Your task is to find every line in the records that holds the string "categories" and copy it.

--------

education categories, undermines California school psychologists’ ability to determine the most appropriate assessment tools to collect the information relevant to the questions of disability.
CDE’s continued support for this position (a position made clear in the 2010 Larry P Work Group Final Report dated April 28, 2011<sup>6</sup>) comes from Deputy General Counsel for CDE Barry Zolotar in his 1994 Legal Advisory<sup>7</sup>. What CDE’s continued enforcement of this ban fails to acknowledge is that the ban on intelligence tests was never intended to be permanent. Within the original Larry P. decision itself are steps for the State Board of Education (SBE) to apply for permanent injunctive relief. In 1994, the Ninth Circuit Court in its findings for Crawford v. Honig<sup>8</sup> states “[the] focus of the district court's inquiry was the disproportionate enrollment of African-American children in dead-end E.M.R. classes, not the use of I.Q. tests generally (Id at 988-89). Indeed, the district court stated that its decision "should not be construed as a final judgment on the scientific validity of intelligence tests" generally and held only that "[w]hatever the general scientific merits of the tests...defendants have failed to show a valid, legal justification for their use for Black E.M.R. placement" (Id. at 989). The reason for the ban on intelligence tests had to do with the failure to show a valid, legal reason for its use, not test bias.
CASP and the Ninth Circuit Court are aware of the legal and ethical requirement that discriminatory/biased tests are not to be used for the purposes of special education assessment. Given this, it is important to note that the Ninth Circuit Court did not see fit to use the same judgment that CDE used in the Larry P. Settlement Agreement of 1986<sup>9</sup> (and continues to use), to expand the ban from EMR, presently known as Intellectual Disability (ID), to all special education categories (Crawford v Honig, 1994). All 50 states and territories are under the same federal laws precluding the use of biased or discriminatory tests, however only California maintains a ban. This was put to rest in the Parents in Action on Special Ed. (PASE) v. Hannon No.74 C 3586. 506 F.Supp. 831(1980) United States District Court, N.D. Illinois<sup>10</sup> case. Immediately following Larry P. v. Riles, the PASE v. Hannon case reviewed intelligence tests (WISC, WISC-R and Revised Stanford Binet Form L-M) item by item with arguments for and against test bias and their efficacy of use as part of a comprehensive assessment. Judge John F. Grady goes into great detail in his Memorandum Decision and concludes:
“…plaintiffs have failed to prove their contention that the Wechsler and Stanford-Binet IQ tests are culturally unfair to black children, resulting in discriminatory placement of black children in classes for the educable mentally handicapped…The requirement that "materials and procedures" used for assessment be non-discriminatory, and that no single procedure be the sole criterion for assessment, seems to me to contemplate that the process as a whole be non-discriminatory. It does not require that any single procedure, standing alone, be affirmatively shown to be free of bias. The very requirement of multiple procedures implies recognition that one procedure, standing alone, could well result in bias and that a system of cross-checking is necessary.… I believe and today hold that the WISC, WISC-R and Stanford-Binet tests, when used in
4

--------

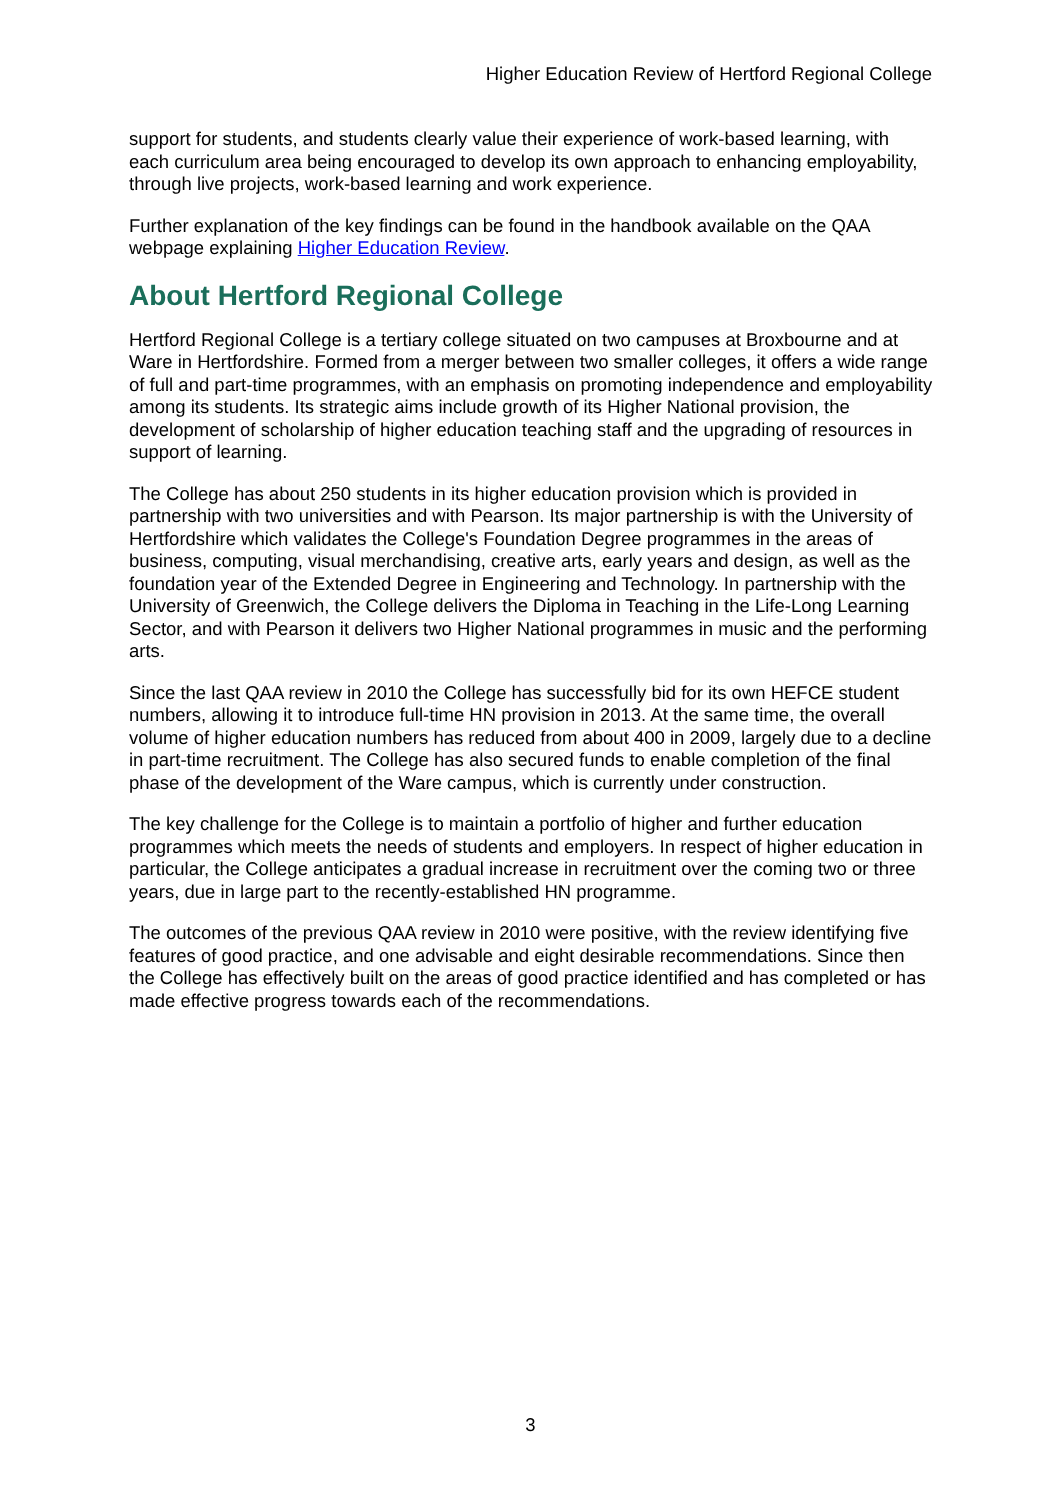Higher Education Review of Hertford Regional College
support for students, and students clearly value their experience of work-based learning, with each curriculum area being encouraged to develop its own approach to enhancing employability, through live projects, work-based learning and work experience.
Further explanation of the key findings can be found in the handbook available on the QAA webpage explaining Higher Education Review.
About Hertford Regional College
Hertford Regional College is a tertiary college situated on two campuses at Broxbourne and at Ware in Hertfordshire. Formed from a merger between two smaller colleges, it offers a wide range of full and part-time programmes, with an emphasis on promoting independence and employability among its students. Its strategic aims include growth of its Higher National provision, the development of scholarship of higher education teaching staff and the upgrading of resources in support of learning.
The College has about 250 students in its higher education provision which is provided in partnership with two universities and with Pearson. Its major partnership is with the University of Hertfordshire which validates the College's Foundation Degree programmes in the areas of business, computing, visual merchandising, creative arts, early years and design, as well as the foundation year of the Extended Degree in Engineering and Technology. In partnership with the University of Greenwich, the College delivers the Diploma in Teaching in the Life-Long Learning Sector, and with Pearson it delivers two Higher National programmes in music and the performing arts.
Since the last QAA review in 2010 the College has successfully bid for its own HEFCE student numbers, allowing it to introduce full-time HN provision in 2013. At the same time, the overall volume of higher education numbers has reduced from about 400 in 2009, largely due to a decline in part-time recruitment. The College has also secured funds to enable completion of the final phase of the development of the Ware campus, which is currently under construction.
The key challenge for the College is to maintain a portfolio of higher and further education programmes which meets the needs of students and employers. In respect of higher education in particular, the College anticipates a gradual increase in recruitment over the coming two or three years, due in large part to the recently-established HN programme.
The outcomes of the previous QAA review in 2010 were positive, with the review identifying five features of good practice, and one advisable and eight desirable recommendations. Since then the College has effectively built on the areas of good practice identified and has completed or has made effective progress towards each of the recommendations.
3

--------

Output below:
education categories, undermines California school psychologists’ ability to determine the most appropriate assessment tools to collect the information relevant to the questions of disability.
CASP and the Ninth Circuit Court are aware of the legal and ethical requirement that discriminatory/biased tests are not to be used for the purposes of special education assessment. Given this, it is important to note that the Ninth Circuit Court did not see fit to use the same judgment that CDE used in the Larry P. Settlement Agreement of 1986<sup>9</sup> (and continues to use), to expand the ban from EMR, presently known as Intellectual Disability (ID), to all special education categories (Crawford v Honig, 1994). All 50 states and territories are under the same federal laws precluding the use of biased or discriminatory tests, however only California maintains a ban. This was put to rest in the Parents in Action on Special Ed. (PASE) v. Hannon No.74 C 3586. 506 F.Supp. 831(1980) United States District Court, N.D. Illinois<sup>10</sup> case. Immediately following Larry P. v. Riles, the PASE v. Hannon case reviewed intelligence tests (WISC, WISC-R and Revised Stanford Binet Form L-M) item by item with arguments for and against test bias and their efficacy of use as part of a comprehensive assessment. Judge John F. Grady goes into great detail in his Memorandum Decision and concludes:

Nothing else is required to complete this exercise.